Quasar

kosmosastrophysik

Quasar bezeichnet einen extrem leuchtkräftigen, aktiven Galaxienkern, der durch einen supermassiven schwarzen Loch angetrieben wird und zu den hellsten dauerhaft strahlenden Objekten im Universum gehört.

Der Begriff leitet sich vom englischen “quasi-stellar radio source” ab, weil Quasare auf fotografischen Aufnahmen punktförmig wie Sterne wirken, obwohl sie tatsächlich weit entfernte Galaxienzentren sind. Ihre Energie entsteht, wenn Gas und Staub in einer Akkretionsscheibe auf ein schwarzes Loch mit Massen von Millionen bis Milliarden Sonnenmassen fallen. Dabei wird bis zu zehn Prozent der Ruhemasse des infallenden Materials in Strahlung umgewandelt - ein deutlich effizienterer Prozess als die Kernfusion in normalen Sternen.

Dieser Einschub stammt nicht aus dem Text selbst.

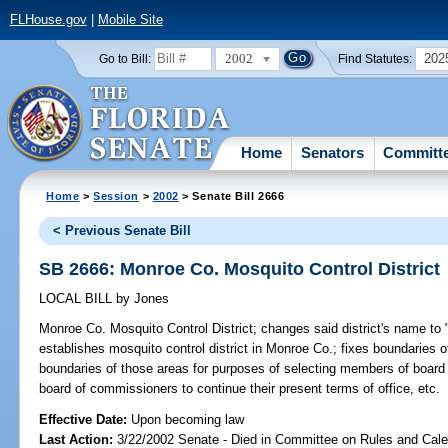
FLHouse.gov
|
Mobile Site
2002
202
Go to Bill:
Find Statutes:
Home
Senators
Committ
Home
>
Session
>
2002
> Senate Bill 2666
< Previous Senate Bill
SB 2666: Monroe Co. Mosquito Control District
LOCAL BILL
by
Jones
Monroe Co. Mosquito Control District;
changes said district's name to 
establishes mosquito control district in Monroe Co.; fixes boundaries of 
boundaries of those areas for purposes of selecting members of board
board of commissioners to continue their present terms of office, etc.
Effective Date:
Upon becoming law
Last Action:
3/22/2002 Senate - Died in Committee on Rules and Cale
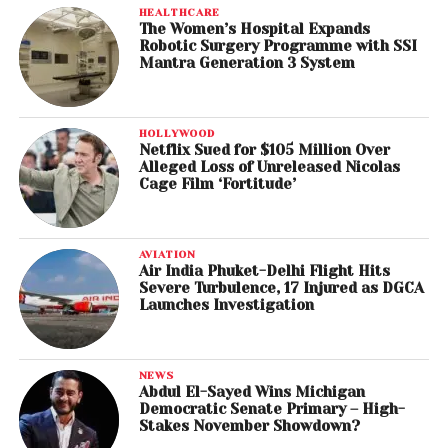
HEALTHCARE
The Women’s Hospital Expands
Robotic Surgery Programme with SSI
Mantra Generation 3 System
HOLLYWOOD
Netflix Sued for $105 Million Over
Alleged Loss of Unreleased Nicolas
Cage Film ‘Fortitude’
AVIATION
Air India Phuket-Delhi Flight Hits
Severe Turbulence, 17 Injured as DGCA
Launches Investigation
NEWS
Abdul El-Sayed Wins Michigan
Democratic Senate Primary – High-
Stakes November Showdown?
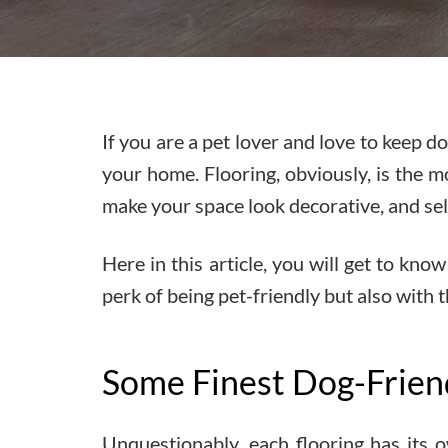
If you are a pet lover and love to keep 
your home. Flooring, obviously, is the m
make your space look decorative, and sel
Here in this article, you will get to kn
perk of being pet-friendly but also with 
Some Finest Dog-Frien
Unquestionably, each flooring has its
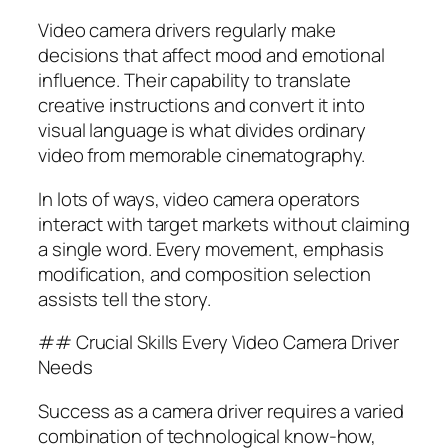
Video camera drivers regularly make
decisions that affect mood and emotional
influence. Their capability to translate
creative instructions and convert it into
visual language is what divides ordinary
video from memorable cinematography.
In lots of ways, video camera operators
interact with target markets without claiming
a single word. Every movement, emphasis
modification, and composition selection
assists tell the story.
## Crucial Skills Every Video Camera Driver
Needs
Success as a camera driver requires a varied
combination of technological know-how,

Die beobachteten Rotverschiebungen zeigen, dass Quasare bevorzugt in sehr großen kosmologischen Entfernungen auftreten. Das bedeutet, wir sehen sie so, wie das Universum vor Milliarden Jahren aussah - Quasare waren in der Frühzeit häufiger. Einige der hellsten strahlen mit einer Leuchtkraft, die mehrere Billionen Sonnenleuchtkräfte übersteigt. Der am stärksten rotverschobene bekannte Quasar liegt bei einer Rotverschiebung von über z = 7, also mehr als 13 Milliarden Lichtjahre entfernt. Quasare sind damit wichtige Sonden für die Entwicklung des frühen Universums.